Rix Jennings at Meibohm
This wide-ranging artist captured the look and feel of Western New York
Courtesy of Meibohm Fine Arts
Rixford U. Jennings
March 22–April 20 at Meibohm Fine Arts
478 Main Street, East Aurora
The artist who illustrated the first ten years of Buffalo Spree covers was also a Disney animator, stained glass designer, prolific painter, etcher, and woodcarver. Rixford U. Jennings (1906–1996) is a legend in East Aurora, where he spent most of his life, except for his brief stint in Anaheim (1940–41), when he contributed animations for such Disney films as Dumbo and Fantasia.
Jennings is now known primarily for his landscape and cityscape watercolors, but, regionally, the artist has left many other marks, including a series of murals at the Aurora Town Hall, the distinctive East Aurora Village Seal, and, further afield, murals featuring the Iroquois Nation at Strong Memorial Hospital in Rochester.
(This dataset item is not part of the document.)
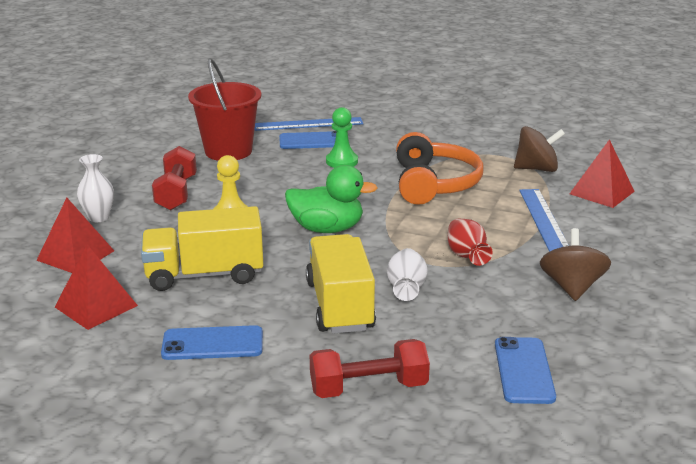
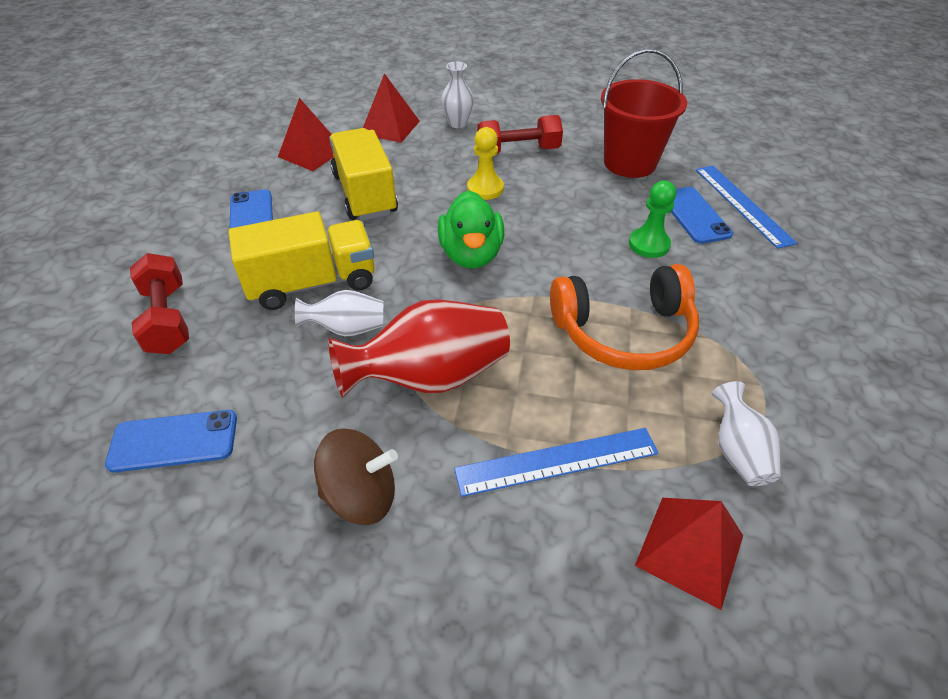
camera: 80 degrees right, 20 degrees up
(466, 256) = (430, 377): red vase -> red vase, size x1.83
(536, 169) = (737, 451): brown spinning top -> white vase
Jennings’ paintings and drawings demonstrate charming and versatile realism. He could provide crisp, architectural details when needed (as for his Spree covers) as well as more atmospheric effects with landscape subjects.
As local artist/collector Gerry Mead noted in a 2007 article for this magazine, Jennings’ Spree covers of the sixties and seventies were positive PR for “Buffalo the Beautiful.” He once remarked that he was drawn to watercolor because he felt that “it had no limits.” The artist was also inspired and fortified by the Roycroft heritage and describes being “mesmerized by the energy and activity of the Roycrofters” while he “observed, learned, and tried to stay out of the way.”
The current show at Meibohm features a good cross-section of Jennings’ watercolor paintings and drawings, as well as working sketches, pen and ink drawings, and pastels. An interesting subgenre within this group is Jennings’ World War II-era work, attractive and inspirational images meant to personalize the experience as well as pay tribute to American efforts at home and overseas.
Those interested in seeing—or even collecting—the work of one of Western New York’s most iconic artists should not miss this show.